**Exercise prompt**:
Please say whether each statement below agrees with the text about sequence reads, answering yes or no and quoting the deciding words from the text. 1. Only basic Python packages such as numpy and pandas may be used. 2. In the DNA example, ATGCTAGG is marked as a deletion. 3. The reply calls the problem well enough defined.

::: Selected extract

What I want to do is find all unique sequences and their reads. Regarding the unique sequence, two-digit differences are allowed.
For example:
12344
12344
12334
1234
123444
are considered as the same sequence and the original sequence is 1234 and the associated read is 5.
I want to accomplish this in python and only basic python packages are allowed: numpy, pandas, etc.
EDIT
the real case is DNA sequence. For a simple DNA sequence ATGCTAGC, due to reading errors, the output of this actual sequence might be:
ATGCTAG(deleted), ATGCTAGG(altered), ATGCTAGCG(insertion), ATGCTAGC(unchanged).
These four sequences are considered the same sequence, and read is the time of appearance.
As it is, the problem isn't defined well enough - it is underconstrained.
(I'm going to be using case-sensitive sequences of [A-Za-z] for examples, since using unique characters makes the reasoning easier, but the same things apply to [1-4] and [ACGT] as well; For the same reason, I'm allowing only single-character differences in the examples. When I include a number in parenthesis after a sequence, it denotes the read)
Just a few examples off the top of my head:
For {ABCD, ABCE}, which one should be selected as the real sequence? By random?
What about {ABCD, ABCE, ABCE}? Is random still okay?

::::::
::: Extracted records

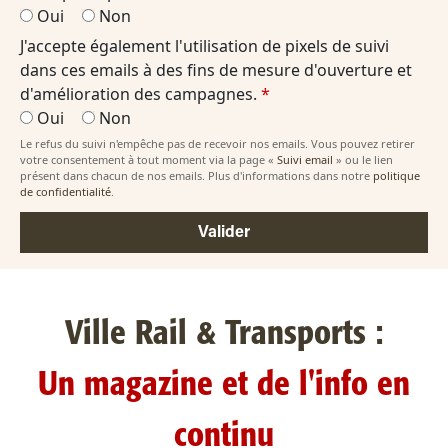
Oui
Non
J'accepte également l'utilisation de pixels de suivi
dans ces emails à des fins de mesure d'ouverture et
d'amélioration des campagnes.
*
Oui
Non
Le refus du suivi n'empêche pas de recevoir nos emails. Vous pouvez retirer
votre consentement à tout moment via la page «
Suivi email
» ou le lien
présent dans chacun de nos emails. Plus d'informations dans notre
politique
de confidentialité
.
Valider
Ville Rail & Transports :
Un magazine et de l'info en
continu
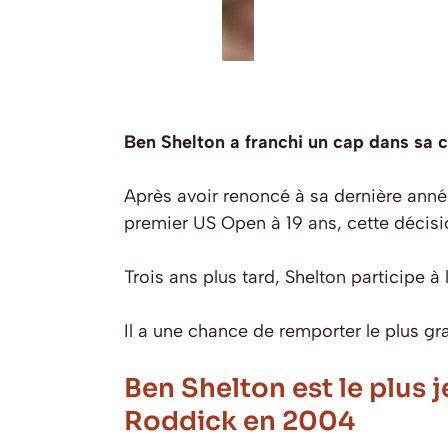
Ben Shelton a franchi un cap dans sa ca
Après avoir renoncé à sa dernière année
premier US Open à 19 ans, cette décisi
Trois ans plus tard, Shelton participe à
Il a une chance de remporter le plus gr
Ben Shelton est le plus 
Roddick en 2004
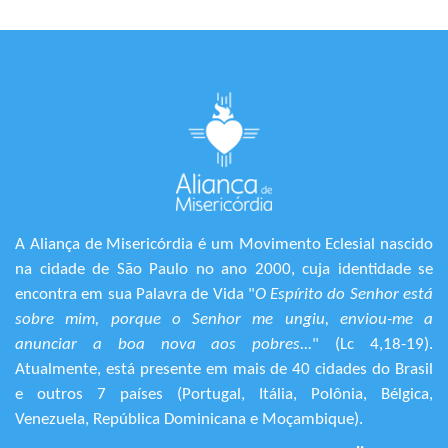
A Aliança de Misericórdia é um Movimento Eclesial nascido
na cidade de São Paulo no ano 2000, cuja identidade se
encontra em sua Palavra de Vida "
O Espírito do Senhor está
sobre mim, porque o Senhor me ungiu, enviou-me a
anunciar a boa nova aos pobres...
" (Lc 4,18-19).
Atualmente, está presente em mais de 40 cidades do Brasil
e outros 7 países (Portugal, Itália, Polônia, Bélgica,
Venezuela, República Dominicana e Moçambique).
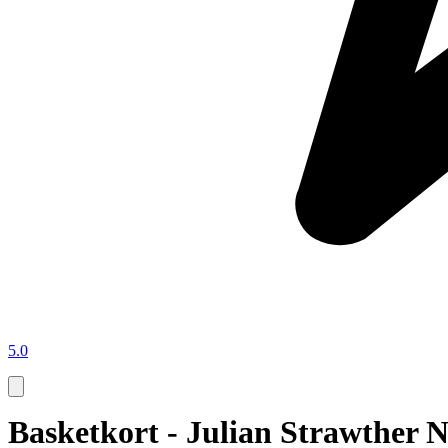
5.0
Basketkort - Julian Strawther 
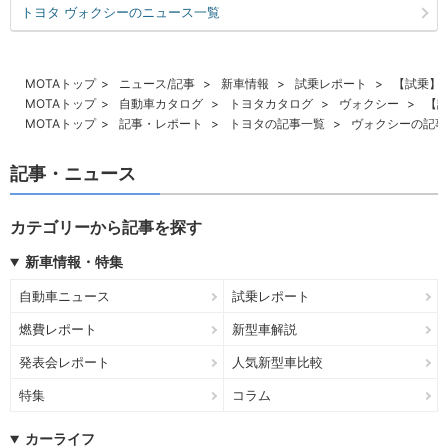
トヨタ ヴォクシーのニュース一覧
MOTAトップ
ニュース/記事
新車情報
試乗レポート
【試乗】ト
MOTAトップ
自動車カタログ
トヨタカタログ
ヴォクシー
【試
MOTAトップ
記事・レポート
トヨタの記事一覧
ヴォクシーの記事
記事・ニュース
カテゴリーから記事を探す
新車情報・特集
自動車ニュース
試乗レポート
燃費レポート
新型車解説
発表会レポート
人気新型車比較
特集
コラム
カーライフ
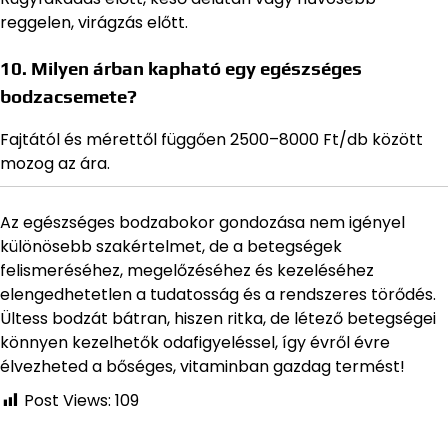
reggelen, virágzás előtt.
10. Milyen árban kapható egy egészséges
bodzacsemete?
Fajtától és mérettől függően 2500–8000 Ft/db között
mozog az ára.
Az egészséges bodzabokor gondozása nem igényel
különösebb szakértelmet, de a betegségek
felismeréséhez, megelőzéséhez és kezeléséhez
elengedhetetlen a tudatosság és a rendszeres törődés.
Ültess bodzát bátran, hiszen ritka, de létező betegségei
könnyen kezelhetők odafigyeléssel, így évről évre
élvezheted a bőséges, vitaminban gazdag termést!
Post Views:
109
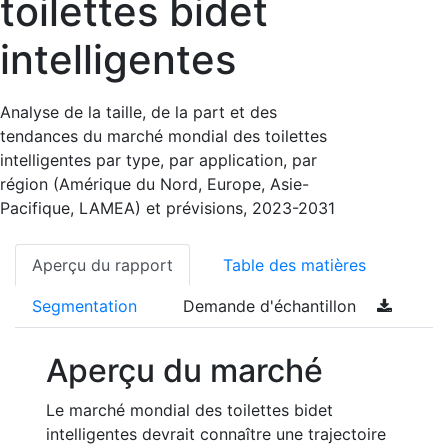
toilettes bidet
intelligentes
Analyse de la taille, de la part et des
tendances du marché mondial des toilettes
intelligentes par type, par application, par
région (Amérique du Nord, Europe, Asie-
Pacifique, LAMEA) et prévisions, 2023-2031
Aperçu du rapport
Table des matières
Segmentation
Demande d'échantillon
Aperçu du marché
Le marché mondial des toilettes bidet
intelligentes devrait connaître une trajectoire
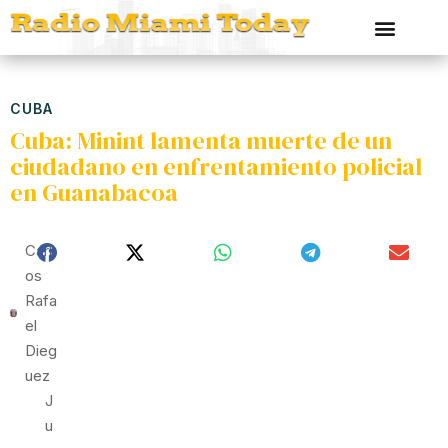
CUBA
Cuba: Minint lamenta muerte de un
ciudadano en enfrentamiento policial
en Guanabacoa
Carl
Os
Rafa
El
Dieg
Uez
J
U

::::::

**The completed task**:
1. Yes: "only basic python packages are allowed: numpy, pandas, etc."
2. No: "ATGCTAGG(altered)"
3. No: "the problem isn't defined well enough - it is underconstrained."